====== EXTRAIT À LIRE

Farallon Islands - Abby Geni - Actes Sud
Bonjour,
« Chaque fois que nous nous souvenons de quelque chose, nous le transformons. Ainsi fonctionne notre cerveau. J’envisage mes souvenirs comme les pièces d’une maison. Je ne peux pas m’empêcher de les modifier quand j’entre à l’intérieur – je laisse des traces de boue par terre, je bouscule un peu les meubles, crée des tourbillons de poussière. Avec le temps, ces petites altérations s’additionnent.
Les photos accélèrent ce délitement. Mon travail est l’ennemi de la mémoire. Les gens s’imaginent souvent que prendre des photos les aidera à se souvenir précisément de ce qui est arrivé. En fait, c’est le contraire. […]
Se souvenir c’est réécrire. Photographier, c’est substituer. »
Je ne sais pas vous mais j’ai un gros défaut, quand je ne sais pas quoi lire, je vais fouiller dans le fond des maisons d’édition que j’affectionne.
Et donc, en me baladant dans le catalogue Actes Sud, je me suis arrêtée sur le premier roman d’Abby Geni, Farallon Islands.
C’est Miranda qui prend la parole sous la forme d’une longue missive adressée à sa mère, morte depuis une vingtaine d’années. Un décès qui a profondément marqué Miranda au point qu’elle n’a jamais cessé d’envoyer des lettres à sa mère défunte. Afin de fuir une réalité, Miranda part vers un archipel inhospitalier, peuplé de cormorans, de requins blancs, de baleines et d’éléphants de mer. Elle y rejoint six scientifiques ayant chacun sa spécialité. Miranda, elle, est photographe. Elle s’est rendue aux quatre coins du monde pour figer sur pellicules paysages et animaux sauvages. Mais les iles Farallon sont dangereuses et parfois mortelles. C’est ce qu’elle va découvrir pendant cette année passée là-bas.
Roman sur la nature sauvage, sur des espèces qui vivent dans ce milieu où l’homme n’a pas sa place, c’est aussi un roman profondément noir, un texte sur la résilience, sur le déni, sur l’oubli, de soi, de la réalité.
Le texte, comme les personnages, est magnifique. On ressent autant la violence des âmes que celle de cette nature. La vie est parfois injuste, pour les animaux comme pour les humains, et Miranda devra faire comme tout être vivant : « faire avec ».

============
====== DONNÉES ENREGISTRÉES

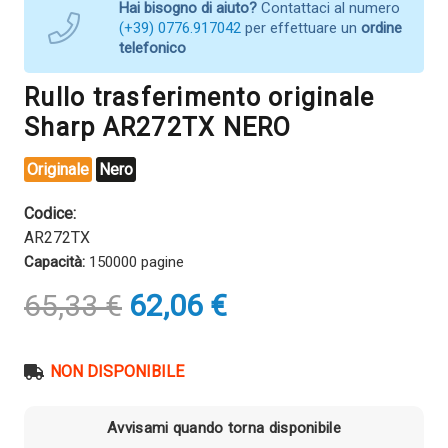
Hai bisogno di aiuto?
Contattaci al numero
(+39) 0776.917042
per effettuare un
ordine
telefonico
Rullo trasferimento originale
Sharp AR272TX NERO
Originale
Nero
Codice:
AR272TX
Capacità:
150000 pagine
Il
Il
65,33
€
62,06
€
prezzo
prezzo
originale
attuale
era:
è:
NON DISPONIBILE
65,33 €.
62,06 €.
Avvisami quando torna disponibile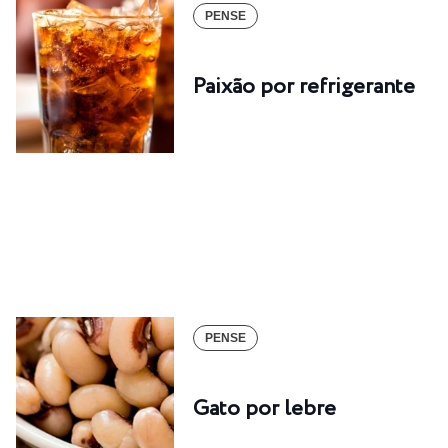
PENSE
Paixão por refrigerante
PENSE
Gato por lebre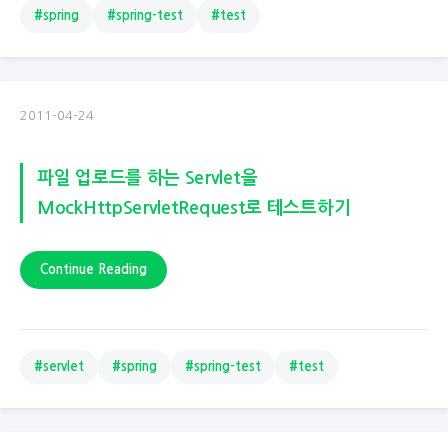
#spring
#spring-test
#test
2011-04-24
파일 업로드를 하는 Servlet을
MockHttpServletRequest로 테스트하기
Continue Reading
#servlet
#spring
#spring-test
#test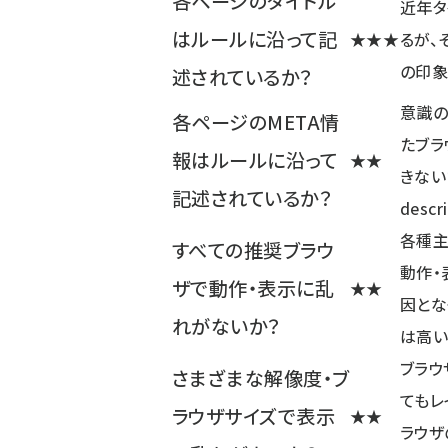
各ページのタイトル
近年タ
はルールに沿って記
★★★
るが、
の印象
述されているか？
意識の
各ページのMETA情
たブラ
報はルールに沿って
★★
きない
記述されているか？
descr
各種主
すべての推奨ブラウ
動作・
ザで動作・表示に乱
★★
因とな
れがないか？
は高い
ブラウ
さまざまな解像度・ブ
てもレ
ラウザサイズで表示
★★
ラウザ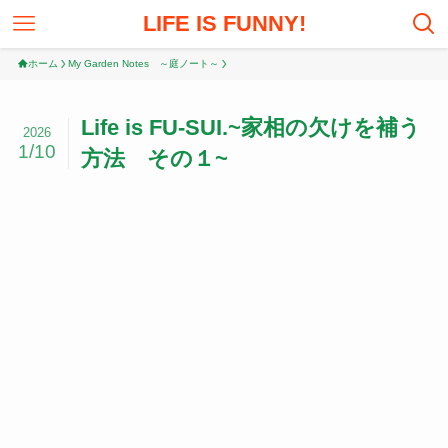
LIFE IS FUNNY!
ホーム
My Garden Notes ～庭ノート～
Life is FU-SUI.~家相の欠けを補う
2026
1/10
方法 その１~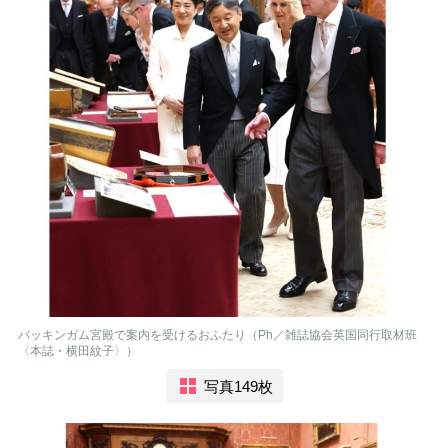
バッキンガム宮殿で案内を受けるおふたり（Ph／雑誌協会英国同行取材班
〈本誌・横田紋子〉）
写真149枚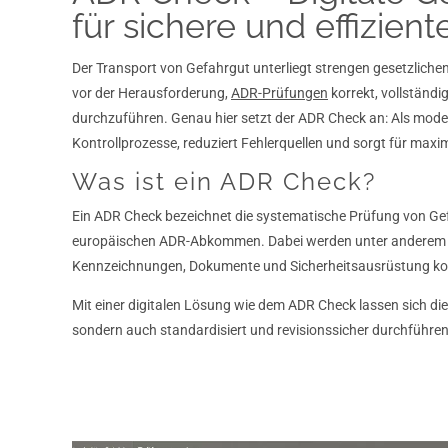
für sichere und effizien
Der Transport von Gefahrgut unterliegt strengen gesetzlic
vor der Herausforderung,
ADR-Prüfungen
korrekt, vollständi
durchzuführen. Genau hier setzt der ADR Check an: Als moder
Kontrollprozesse, reduziert Fehlerquellen und sorgt für maxi
Was ist ein ADR Check?
Ein ADR Check bezeichnet die systematische Prüfung von 
europäischen ADR-Abkommen. Dabei werden unter anderem 
Kennzeichnungen, Dokumente und Sicherheitsausrüstung kont
Mit einer digitalen Lösung wie dem ADR Check lassen sich die
sondern auch standardisiert und revisionssicher durchführen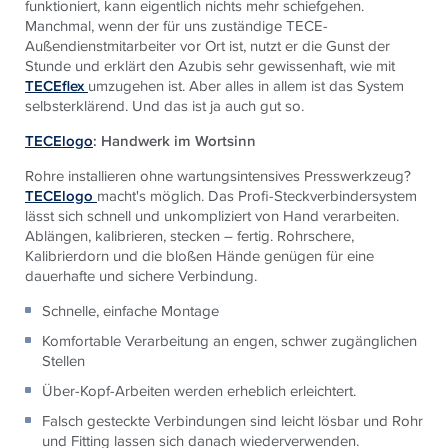
funktioniert, kann eigentlich nichts mehr schiefgehen.
Manchmal, wenn der für uns zuständige TECE-
Außendienstmitarbeiter vor Ort ist, nutzt er die Gunst der
Stunde und erklärt den Azubis sehr gewissenhaft, wie mit
TECEflex
umzugehen ist. Aber alles in allem ist das System
selbsterklärend. Und das ist ja auch gut so.
TECElogo
: Handwerk im Wortsinn
Rohre installieren ohne wartungsintensives Presswerkzeug?
TECElogo
macht's möglich. Das Profi-Steckverbindersystem
lässt sich schnell und unkompliziert von Hand verarbeiten.
Ablängen, kalibrieren, stecken – fertig. Rohrschere,
Kalibrierdorn und die bloßen Hände genügen für eine
dauerhafte und sichere Verbindung.
Schnelle, einfache Montage
Komfortable Verarbeitung an engen, schwer zugänglichen
Stellen
Über-Kopf-Arbeiten werden erheblich erleichtert.
Falsch gesteckte Verbindungen sind leicht lösbar und Rohr
und Fitting lassen sich danach wiederverwenden.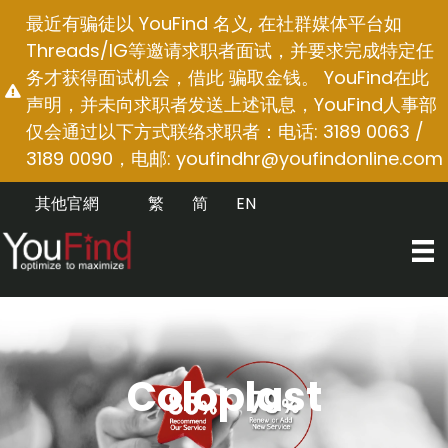
跳
最近有骗徒以 YouFind 名义, 在社群媒体平台如
至
Threads/IG等邀请求职者面试，并要求完成特定任
内
务才获得面试机会，借此 骗取金钱。 YouFind在此
容
声明，并未向求职者发送上述讯息，YouFind人事部
仅会通过以下方式联络求职者：电话: 3189 0063 /
3189 0090，电邮:
youfindhr@youfindonline.com
其他官網
繁
简
EN
Coloplast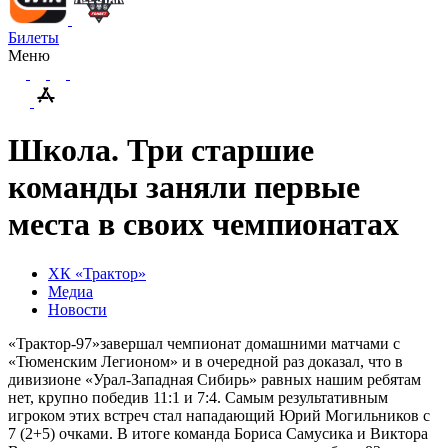
Билеты
Меню
Школа. Три старшие
команды заняли первые
места в своих чемпионатах
ХК «Трактор»
Медиа
Новости
«Трактор-97»завершал чемпионат домашними матчами с
«Тюменским Легионом» и в очередной раз доказал, что в
дивизионе «Урал-Западная Сибирь» равных нашим ребятам
нет, крупно победив 11:1 и 7:4. Самым результативным
игроком этих встреч стал нападающий Юрий Могильников с
7 (2+5) очками. В итоге команда Бориса Самусика и Виктора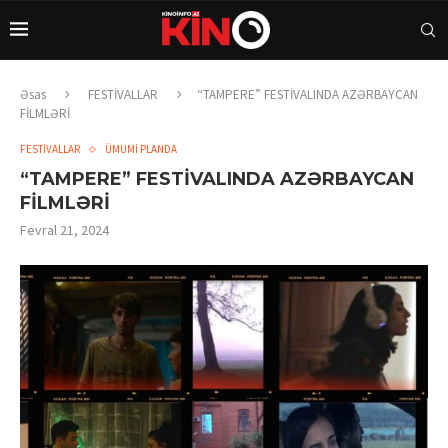
Əsas
FESTİVALLAR
“TAMPERE” FESTİVALINDA AZƏRBAYCAN
FİLMLƏRİ
FESTİVALLAR
ÜMUMİ PLANDA
“TAMPERE” FESTİVALINDA AZƏRBAYCAN
FİLMLƏRİ
Fevral 21, 2024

============

• CONSIGNE 1:
Restituez sans modification le passage de la critique de Farallon Islands qui commence à « Les photos accélèrent » et se termine à « d’édition que j’affectionne. ».
• CONSIGNE 2:
Reprenez la critique de Farallon Islands à partir de sa dernière phrase et poursuivez-en la rédaction.

• VOTRE RÉPONSE 1:
Les photos accélèrent ce délitement. Mon travail est l’ennemi de la mémoire. Les gens s’imaginent souvent que prendre des photos les aidera à se souvenir précisément de ce qui est arrivé. En fait, c’est le contraire. […]
Se souvenir c’est réécrire. Photographier, c’est substituer. »
Je ne sais pas vous mais j’ai un gros défaut, quand je ne sais pas quoi lire, je vais fouiller dans le fond des maisons d’édition que j’affectionne.

• VOTRE RÉPONSE 2:
A lire, pour la beauté du texte, pour celle des images que les mots décrivent, pour ces instants de communion avec la nature et pour un dénouement inattendu.
En poche chez Actes Sud dans la collection Babel.
Une traduction de Céline Leroy.
Résumé éditeur :
Miranda débarque sur les îles Farallon, archipel sauvage au large de San Francisco livré aux caprices des vents et des migrations saisonnières. Sur cette petite planète minérale et inhabitée, elle rejoint une communauté de biologistes en observation, pour une année de résidence de photographe. Sa spécialité : les paysages extrêmes. La voilà servie. Et si personne ici ne l’attend ni ne l’accueille, il faut bien pactiser avec les rares humains déjà sur place, dans la promiscuité imposée de la seule maison de l’île : six obsessionnels taiseux et appliqués, chacun entièrement tendu vers l’objet de ses recherches.
Dans ce décor inamical et souverain se joue alors un huis clos à ciel ouvert où la menace est partout, où l’homme et l’environnement se disputent le titre de pire danger.
Avec une puissance d’évocation renversante et un sens profond de l’exploration des âmes, Abby Geni plonge le lecteur en immersion totale parmi les requins, les baleines, les phoques, les oiseaux et… les scientifiques, dans un vertigineux suspense, entre thriller psychologique et expérience de survie.